Cross-posted at Daily Kos

I’m spending this July Fourth unlike any other in my thirty-nine years on this planet.

Other July Fourths, I’ve been a soldier in a parade.  I’ve been a beer guzzling youth.  I’ve been a teary-eyed patriot wondering what the hell happened to us on 9/11.  I’ve watched the fireworks.  I’ve eaten the BBQ.  And the pie.  Today is different.

Last year I snapped a bit.  Just couldn’t take it anymore.  We had been at war for over two years.  It was obvious the war was based on lies.  It was obvious that innocent men, women and children were being killed by our military — with my tax dollars.  Little kids being burnt up.  Shot.  Blown apart.  And while the Republican party was at the helm, the Democrats were not, in any unified way, standing up and stopping it.
So I saw Cindy Sheehan was off to Crawford.  And I got involved.  Got sucked in.  Now I’m spending lots of hours.  Much energy.  Struggling to set this country on a peaceful path.  Not easy work.  You never know if you’re making progress.  But it feels good to be working.  And this Fourth of July, I’m going to be in the middle of a crowd of nationalistic patriots.  And I’m going to be holding a peace sign.  With a small group of people.  And throwing flowers at our representative — who has been a complete Bush rubber stamp.  And I have to wonder a little bit about my good health.  Because I know the fervor of patriotic Americans who still somehow think that what we have done in Iraq is defeat the evil-doers.  But I’m doing it.

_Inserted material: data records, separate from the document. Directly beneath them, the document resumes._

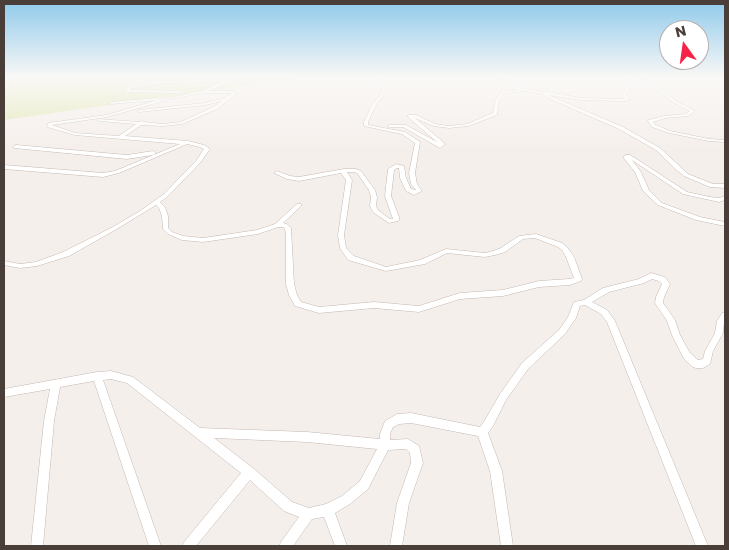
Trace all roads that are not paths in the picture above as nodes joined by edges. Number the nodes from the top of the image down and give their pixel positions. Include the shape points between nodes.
1 (150, 104) edge
2 (206, 104) edge
3 (220, 104) edge
4 (375, 104) edge
5 (497, 104) edge
6 (565, 104) edge
7 (678, 104) edge
8 (112, 115) junction
9 (88, 119) junction
10 (142, 122) junction
11 (369, 128) junction
12 (120, 137) junction
13 (725, 141) edge
14 (188, 143) junction
15 (178, 146) junction
16 (16, 147) dead end
17 (4, 167) edge
18 (344, 171) junction
19 (277, 173) dead end
20 (725, 186) edge
21 (725, 198) edge
22 (157, 202) junction
23 (299, 205) dead end
24 (725, 224) edge
25 (277, 225) junction
26 (4, 263) edge
27 (586, 302) junction
28 (725, 315) edge
29 (97, 376) junction
30 (56, 385) junction
31 (4, 393) edge
32 (198, 432) junction
33 (482, 432) junction
34 (385, 445) junction
35 (250, 472) junction
36 (328, 510) junction
37 (309, 514) junction
38 (36, 546) edge
39 (155, 546) edge
40 (188, 546) edge
41 (285, 546) edge
42 (342, 546) edge
43 (396, 546) edge
44 (507, 546) edge
45 (702, 546) edge

1 - 8 street
2 - 8 street
3 - 10 street via 209,112 182,123
4 - 11 street via 366,122
5 - 11 street via 495,114 468,125 434,125 410,116 442,144 440,146 404,126
6 - 20 street via 641,139 658,149 686,175 712,186
7 - 13 street via 693,111 650,121 669,132
8 - 9 street
9 - 10 street
9 - 12 street via 56,122 48,126 76,134
10 - 12 street
11 - 18 street via 390,129 418,143 412,173 419,191 408,190 402,167 391,169 388,196 396,220 389,221 376,212 372,190 359,172
12 - 14 street
14 - 15 street
14 - 22 street via 205,146 206,153
15 - 16 street via 127,157
15 - 17 street via 103,175
18 - 19 street via 299,179
18 - 25 street via 349,180 341,235 343,248 351,258 386,269 422,262 446,250 485,255 495,253 521,237 536,236 566,249 578,279 460,296 419,309 374,305 319,310 298,304 293,294 288,228
21 - 24 street via 710,199 685,193 626,157 638,172 646,191 660,204 698,219
22 - 25 street via 165,216 165,228 182,238 203,240
22 - 26 street via 66,254 37,264 20,266
23 - 25 street
27 - 28 street via 606,290 651,276 662,279 666,289 659,303 671,320 687,356 696,364 707,361
27 - 33 street via 577,304 562,332 525,366
27 - 45 street via 604,312 611,321
29 - 30 street
29 - 32 street via 111,375 130,380
29 - 39 street
30 - 31 street
30 - 38 street via 49,421
32 - 34 street
32 - 35 street
33 - 34 street via 410,418 396,419 389,424
33 - 44 street via 496,471
34 - 36 street via 364,485
34 - 43 street via 408,444 416,450 417,463 403,503
35 - 37 street via 288,507
35 - 40 street
36 - 37 street
36 - 42 street
37 - 41 street

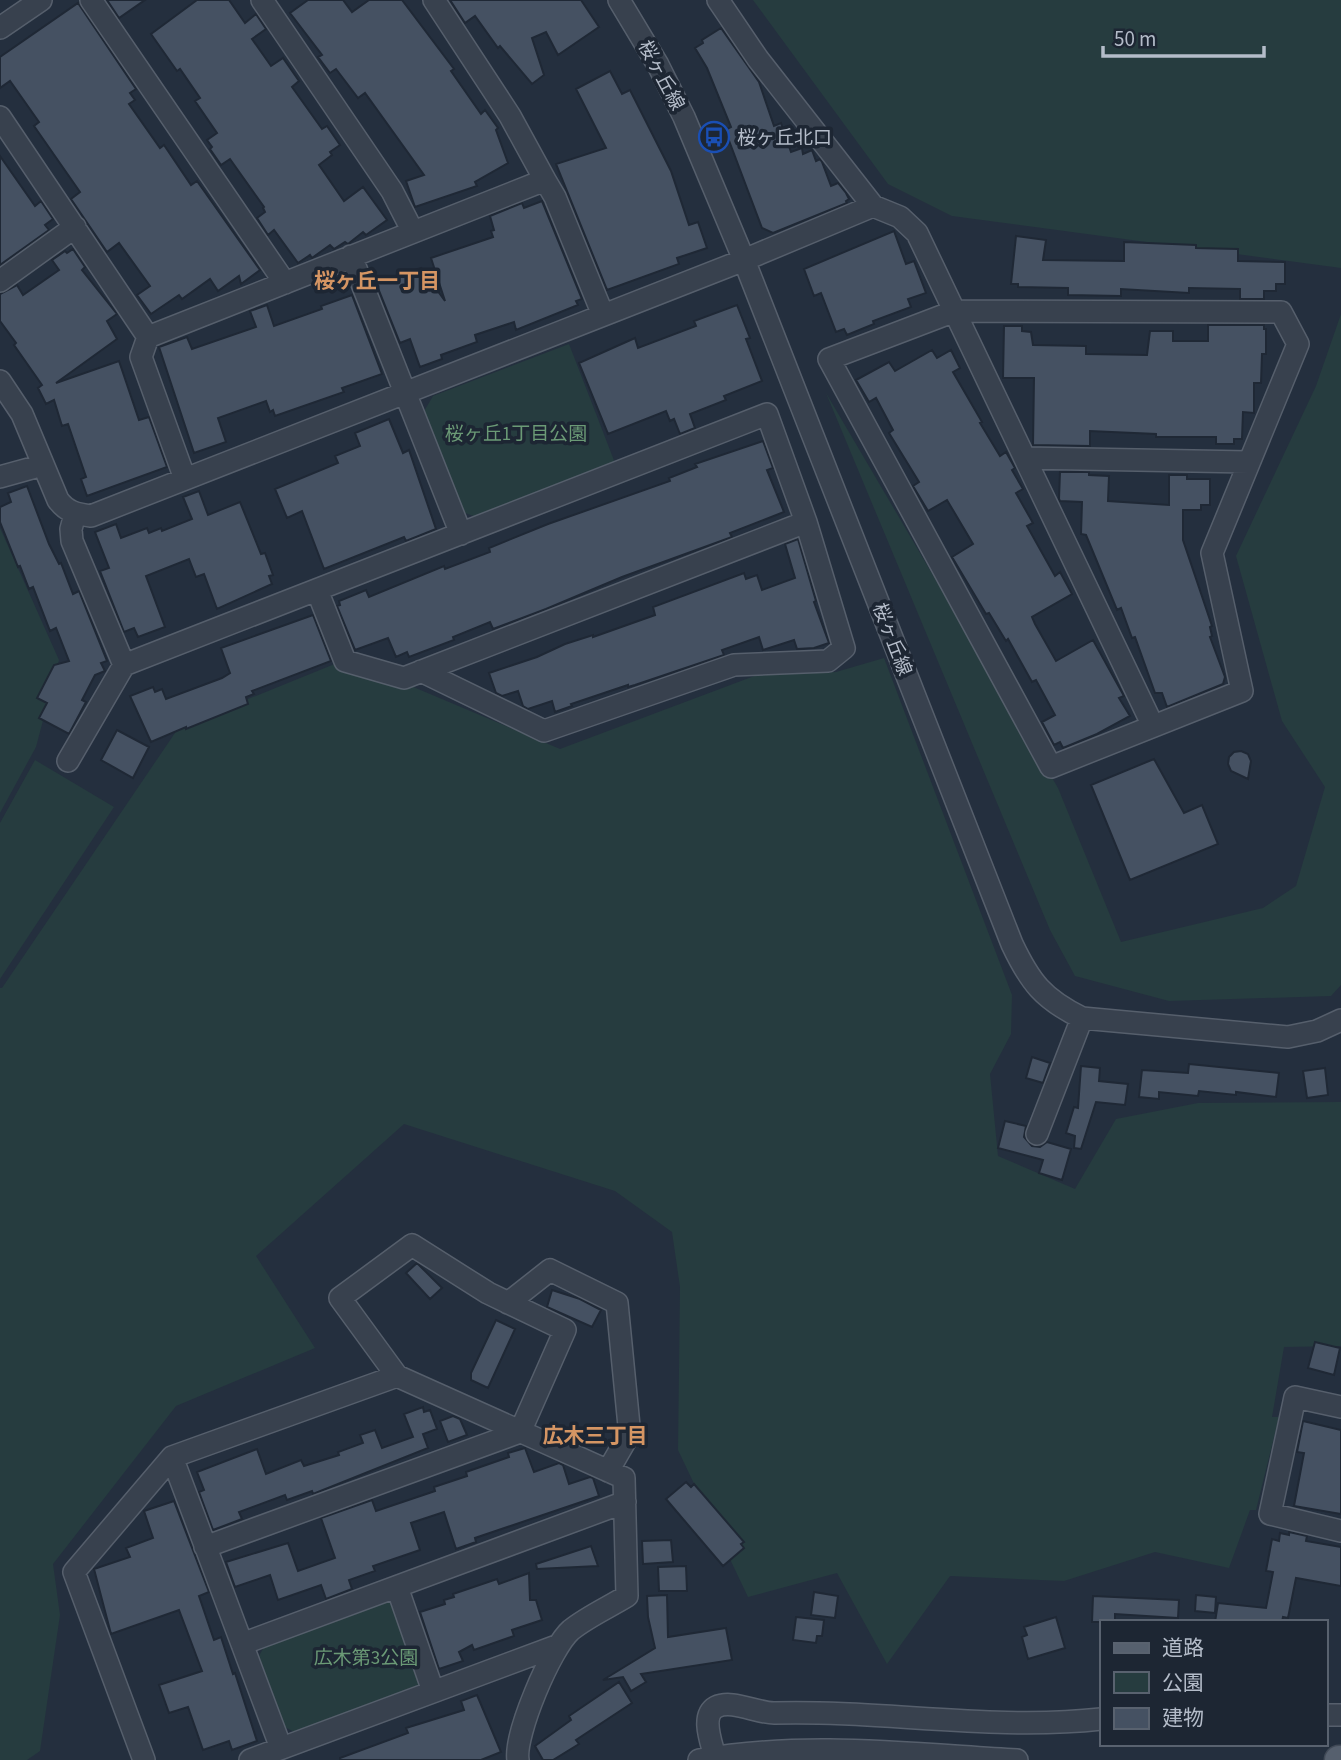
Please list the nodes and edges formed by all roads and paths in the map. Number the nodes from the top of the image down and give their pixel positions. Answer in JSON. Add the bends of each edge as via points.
{"nodes":[{"id":1,"x":41,"y":0,"type":"edge"},
{"id":2,"x":91,"y":0,"type":"edge"},
{"id":3,"x":262,"y":0,"type":"edge"},
{"id":4,"x":434,"y":0,"type":"edge"},
{"id":5,"x":619,"y":0,"type":"edge"},
{"id":6,"x":718,"y":0,"type":"edge"},
{"id":7,"x":0,"y":27,"type":"edge"},
{"id":8,"x":0,"y":117,"type":"edge"},
{"id":9,"x":545,"y":180,"type":"junction"},
{"id":10,"x":873,"y":205,"type":"junction"},
{"id":11,"x":75,"y":228,"type":"junction"},
{"id":12,"x":413,"y":232,"type":"junction"},
{"id":13,"x":351,"y":256,"type":"junction"},
{"id":14,"x":744,"y":260,"type":"junction"},
{"id":15,"x":0,"y":281,"type":"edge"},
{"id":16,"x":285,"y":283,"type":"junction"},
{"id":17,"x":955,"y":311,"type":"junction"},
{"id":18,"x":603,"y":316,"type":"junction"},
{"id":19,"x":148,"y":337,"type":"junction"},
{"id":20,"x":0,"y":381,"type":"edge"},
{"id":21,"x":405,"y":392,"type":"junction"},
{"id":22,"x":1026,"y":458,"type":"junction"},
{"id":23,"x":1249,"y":462,"type":"junction"},
{"id":24,"x":43,"y":465,"type":"junction"},
{"id":25,"x":0,"y":477,"type":"edge"},
{"id":26,"x":185,"y":479,"type":"junction"},
{"id":27,"x":75,"y":514,"type":"junction"},
{"id":28,"x":806,"y":522,"type":"junction"},
{"id":29,"x":461,"y":534,"type":"junction"},
{"id":30,"x":317,"y":590,"type":"junction"},
{"id":31,"x":124,"y":665,"type":"junction"},
{"id":32,"x":421,"y":671,"type":"junction"},
{"id":33,"x":1153,"y":726,"type":"junction"},
{"id":34,"x":68,"y":761,"type":"dead end"},
{"id":35,"x":1082,"y":1018,"type":"junction"},
{"id":36,"x":1341,"y":1020,"type":"edge"},
{"id":37,"x":1037,"y":1134,"type":"dead end"},
{"id":38,"x":508,"y":1303,"type":"junction"},
{"id":39,"x":397,"y":1376,"type":"junction"},
{"id":40,"x":1341,"y":1407,"type":"edge"},
{"id":41,"x":520,"y":1432,"type":"junction"},
{"id":42,"x":172,"y":1457,"type":"junction"},
{"id":43,"x":608,"y":1471,"type":"junction"},
{"id":44,"x":625,"y":1502,"type":"junction"},
{"id":45,"x":1341,"y":1531,"type":"edge"},
{"id":46,"x":205,"y":1547,"type":"junction"},
{"id":47,"x":397,"y":1587,"type":"junction"},
{"id":48,"x":242,"y":1644,"type":"junction"},
{"id":49,"x":559,"y":1644,"type":"junction"},
{"id":50,"x":433,"y":1691,"type":"junction"},
{"id":51,"x":1100,"y":1719,"type":"edge"},
{"id":52,"x":281,"y":1748,"type":"junction"},
{"id":53,"x":779,"y":1756,"type":"edge"},
{"id":54,"x":707,"y":1759,"type":"edge"},
{"id":55,"x":144,"y":1760,"type":"edge"},
{"id":56,"x":250,"y":1760,"type":"edge"},
{"id":57,"x":518,"y":1760,"type":"edge"},
{"id":58,"x":1017,"y":1760,"type":"edge"}],
"edges":[{"from":1,"to":7,"type":"street"},
{"from":2,"to":16,"type":"street"},
{"from":3,"to":12,"type":"street","via":[[392,191]]},
{"from":4,"to":9,"type":"street","via":[[510,116]]},
{"from":5,"to":14,"type":"street","name":"桜ヶ丘線","via":[[684,117]]},
{"from":6,"to":10,"type":"street","via":[[758,59]]},
{"from":8,"to":11,"type":"street"},
{"from":9,"to":12,"type":"street"},
{"from":9,"to":18,"type":"street"},
{"from":10,"to":14,"type":"street"},
{"from":10,"to":17,"type":"street","via":[[900,217],[918,233]]},
{"from":11,"to":15,"type":"street"},
{"from":11,"to":19,"type":"street"},
{"from":12,"to":13,"type":"street"},
{"from":13,"to":16,"type":"street"},
{"from":13,"to":21,"type":"street"},
{"from":14,"to":18,"type":"street"},
{"from":14,"to":35,"type":"street","name":"桜ヶ丘線","via":[[1012,944],[1036,986],[1056,1005]]},
{"from":16,"to":19,"type":"street"},
{"from":17,"to":22,"type":"street"},
{"from":17,"to":23,"type":"street","via":[[1281,312],[1298,344]]},
{"from":17,"to":33,"type":"street","via":[[829,359],[1051,767]]},
{"from":18,"to":21,"type":"street"},
{"from":19,"to":26,"type":"street","via":[[141,357]]},
{"from":20,"to":24,"type":"street","via":[[22,414]]},
{"from":21,"to":26,"type":"street"},
{"from":21,"to":29,"type":"street"},
{"from":22,"to":23,"type":"street"},
{"from":22,"to":33,"type":"street"},
{"from":23,"to":33,"type":"street","via":[[1212,553],[1242,691]]},
{"from":24,"to":25,"type":"street"},
{"from":24,"to":27,"type":"street","via":[[58,500]]},
{"from":26,"to":27,"type":"street","via":[[91,516]]},
{"from":27,"to":31,"type":"street","via":[[72,541]]},
{"from":28,"to":29,"type":"street","via":[[766,414]]},
{"from":28,"to":32,"type":"street"},
{"from":28,"to":32,"type":"street","via":[[844,648],[828,662],[734,665],[544,732]]},
{"from":29,"to":30,"type":"street"},
{"from":30,"to":31,"type":"street"},
{"from":30,"to":32,"type":"street","via":[[345,661],[404,678]]},
{"from":31,"to":34,"type":"street"},
{"from":35,"to":36,"type":"street","name":"桜ヶ丘線","via":[[1288,1037]]},
{"from":35,"to":37,"type":"street"},
{"from":38,"to":39,"type":"street","via":[[412,1245],[340,1298]]},
{"from":38,"to":41,"type":"street","via":[[565,1330]]},
{"from":38,"to":43,"type":"street","via":[[550,1270],[617,1303],[629,1426]]},
{"from":39,"to":41,"type":"street"},
{"from":39,"to":42,"type":"street"},
{"from":40,"to":45,"type":"street","via":[[1295,1397],[1270,1514]]},
{"from":41,"to":43,"type":"street"},
{"from":41,"to":46,"type":"street"},
{"from":42,"to":46,"type":"street"},
{"from":42,"to":55,"type":"street","via":[[74,1572]]},
{"from":43,"to":44,"type":"street","via":[[624,1478]]},
{"from":44,"to":47,"type":"street"},
{"from":44,"to":49,"type":"street","via":[[628,1596],[571,1631]]},
{"from":46,"to":48,"type":"street"},
{"from":47,"to":48,"type":"street"},
{"from":47,"to":50,"type":"street"},
{"from":48,"to":52,"type":"street"},
{"from":49,"to":50,"type":"street"},
{"from":49,"to":57,"type":"street","via":[[533,1698]]},
{"from":50,"to":52,"type":"street"},
{"from":51,"to":54,"type":"street","via":[[983,1721],[764,1713],[723,1705],[710,1713]]},
{"from":52,"to":56,"type":"street"},
{"from":53,"to":54,"type":"street","via":[[746,1752]]},
{"from":53,"to":58,"type":"street","via":[[846,1751]]}]}
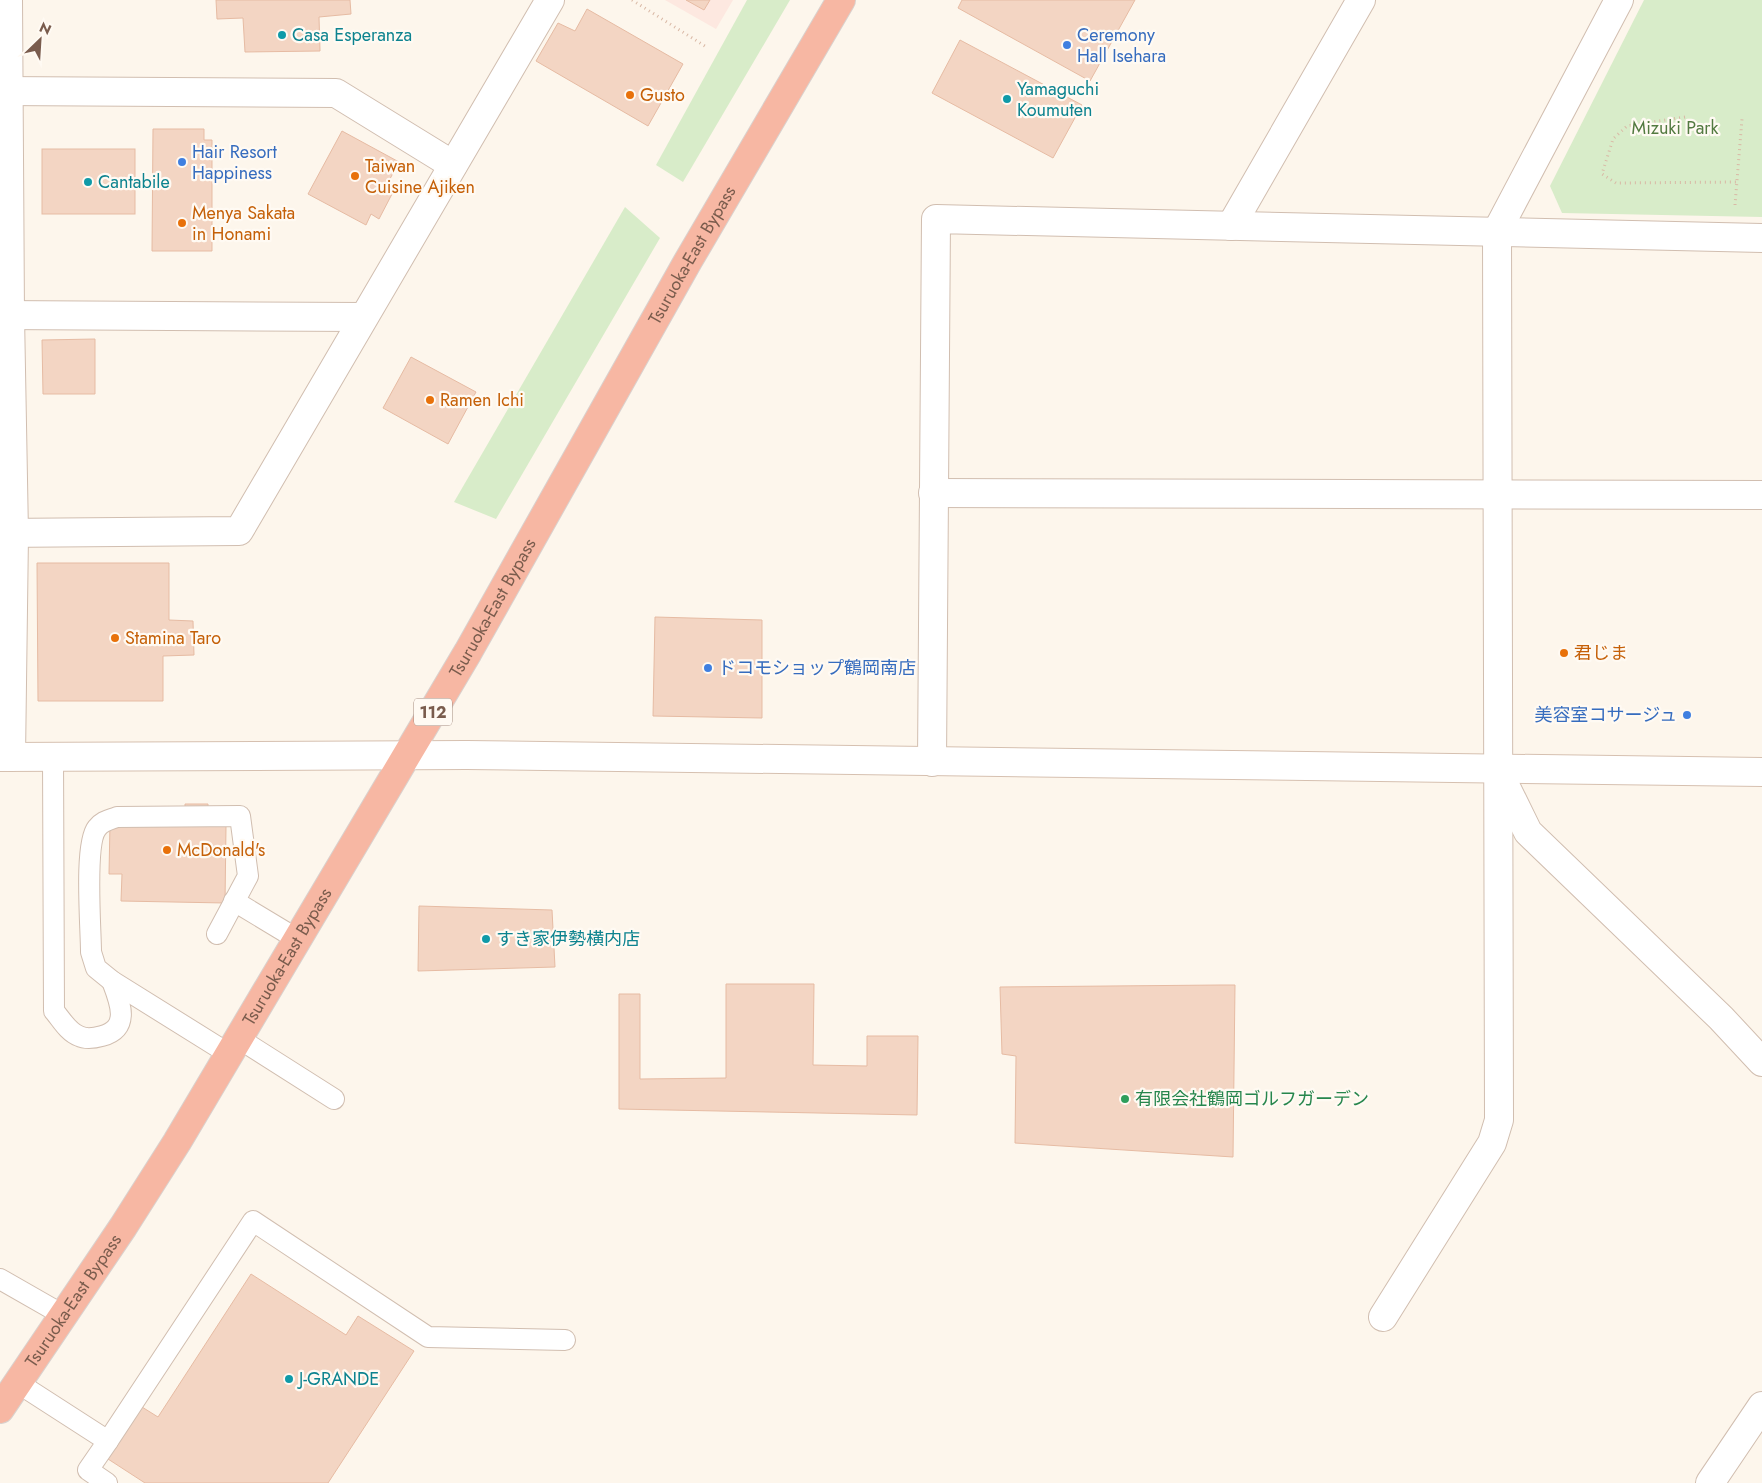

Anyway.  I stopped by Daily Kos on my way and came across this humble diary.  It was rapidly headed off the list.  And I wanted to give it more air-time.  Because I’ve learned maybe one important thing this year.  That is, people can make a difference.  And a lot of people can make a lot of difference.  Parties and politics be damned.  If enough of us get together and just say we are sick of it.  And we are opting out.  It can change things.

I didn’t learn this in my twenty years of formal schooling.  My education was suprisingly devoid of any serious consideration for the body of work developed by Gandhi and Martin Luther King and many others.  Nonviolent change.  It works.  So a national boycott.  A national strike.  A slowly growing meme.  It is possible to change the status quo.  I’m in.

And it doesn’t matter why.  Just that a big enough group of people withdraw their consent from the system that is doing all these things.

Unfair voting system.  Check.
Media and government dominated by corporations.  Check.
Illegal and immoral war killing innocents.  Check.